W czwartek (19 grudnia) w lesie w podtoruńskich Łysomicach odnaleziono ciało Macieja Lewandowskiego, byłego komendanta miejskiego policji w Toruniu. Okoliczności śmierci mężczyzny wyjaśnia policja pod nadzorem prokuratury. – Mogę potwierdzić, że policjanci pod nadzorem prokuratury wyjaśniają okoliczności śmierci byłego Komendanta Miejskiego Policji w Toruniu. Wstępnie nic nie wskazuje, by do jego śmierci przyczyniły się jakiekolwiek osoby – przekazała w rozmowie z Onetem asp. Dominika Bocian z Komendy Miejskiej Policji w Toruniu.
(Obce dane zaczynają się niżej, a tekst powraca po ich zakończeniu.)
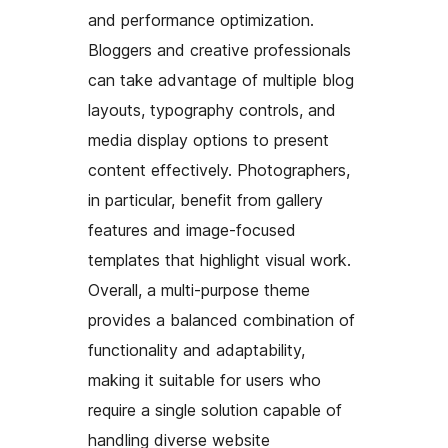
and performance optimization.
Bloggers and creative professionals
can take advantage of multiple blog
layouts, typography controls, and
media display options to present
content effectively. Photographers,
in particular, benefit from gallery
features and image-focused
templates that highlight visual work.
Overall, a multi-purpose theme
provides a balanced combination of
functionality and adaptability,
making it suitable for users who
require a single solution capable of
handling diverse website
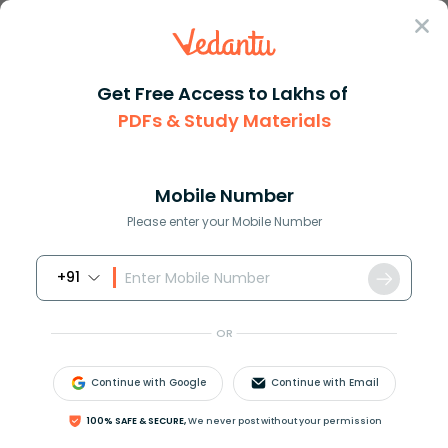
Sign In
Get Free Access to Lakhs of
PDFs & Study Materials
Question Answer
Class 7
Maths
Convert dfrac214 to a mixed nu...
Answer
Question Answers for Class 12
Que
Mobile Number
Please enter your Mobile Number
+91
Convert
21
4
to a mixed number.
OR
Answer
Verified
Continue with Google
Continue with Email
100% SAFE & SECURE,
We never post without your permission
610.5k
+
views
Maciej Lewandowski był postacią dobrze znaną mieszkańcom Torunia i regionu. Służył w policji przez ponad 30 lat. Od 2012 do 2016 roku pełnił funkcję zastępcy komendanta miejskiego policji, a od 18 kwietnia 2016 roku do 24 lutego 2022 roku był komendantem miejskim. Po przejściu na emeryturę w lutym 2022 roku rozpoczął współpracę z Uniwersytetem Mikołaja Kopernika w Toruniu, gdzie objął stanowisko pełnomocnika rektora ds. bezpieczeństwa.
Maciej Lewandowski był absolwentem Wyższej Szkoły Policji w Szczytnie oraz Wydziału Prawa i Administracji UMK w Toruniu, gdzie ukończył studia magisterskie. Posiadał także dyplom studiów podyplomowych z zakresu zarządzania kryzysowego.
W trakcie swojej kariery związany był głównie z pionem kryminalnym. Zajmował zarówno stanowiska operacyjne, jak i kierownicze. Służył również w komisariatach w Nakle i Bydgoszczy, zanim trafił do Torunia, gdzie zapisał się w pamięci jako wybitny specjalista i niezawodny kolega.
O śmierci Macieja Lewandowskiego poinformował również Uniwersytet Mikołaja Kopernika. Władze uczelni podkreśliły jego profesjonalizm oraz zaangażowanie w zapewnienie bezpieczeństwa społeczności akademickiej. – Żegnamy wybitnego specjalistę i niezawodnego kolegę – napisali.